Who’s your favourite queer graphic designer? It’s a hard question, and not because there are too many to choose from. Despite being a highly creative industry there’s still a notable lack of representation for the LGBTQIA+ community, particularly in terms of queer representation.
Last week, Folk people went along to the AGDA Designed with Pride event and took a guided tour of the Pride (R)evolution exhibition as part of Sydney WorldPride 2023. It turns out that the State Library of NSW has an extensive collection of queer content, from t-shirts, posters and photographs to letters, film and sound – all of which help shine a light on the lives, loves, intersectionality, activism, rebellion and struggle of this under-represented community.
The exhibition itself is a combined celebration of queerness, in all its forms, and a celebration of design from the home-made to the photoshopped.
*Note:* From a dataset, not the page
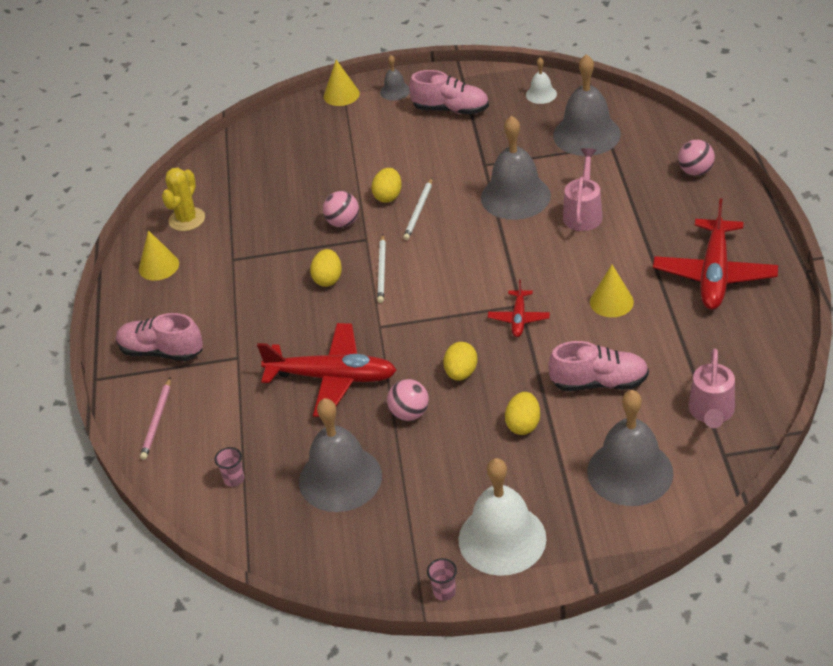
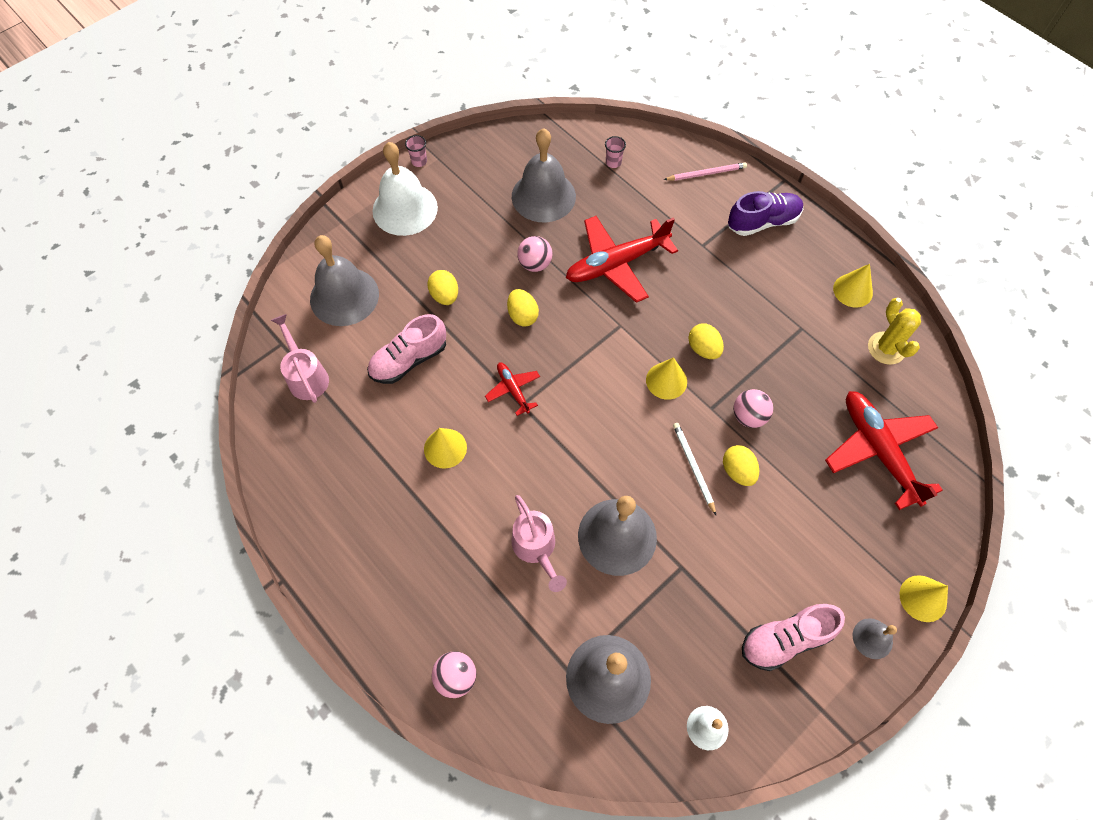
camera: 140 degrees right, 20 degrees up
pink shoe [116,313,203,361] -> purple shoe [728,191,803,236]
pink pencil [140,378,171,460] -> pink pencil turned 105 degrees clockwise [664,163,747,181]
white pencil [377,235,386,303] -> yellow cone [646,357,687,400]
red plane [653,198,778,310] -> red plane moved to [825,391,943,510]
From the comical to the controversial, the collection takes you on a journey from the amazing graphics of the 1980’s pride t-shirts, to the (sometimes explicit) early HIV and safe sex awareness posters, to the amazing photography of the First Nations Queer and Trans communities.
While there’ve been notable strides towards inclusivity in the design industry, there’s still a lot of work to be done. According to a study conducted by AIGA, only 14% of designers identify as LGBTQIA+. This lack of diversity in the industry ultimately leads to a lack of representation in the design work created.
The lack of queer representation in the design industry is a real issue that needs to be addressed, and there needs to be a greater focus on diversity and inclusivity in the industry overall. For now though, we’d highly recommend getting along to the State Library and Pride (R) evolution to see how far we’ve come and to reflect on the work still to do in this space.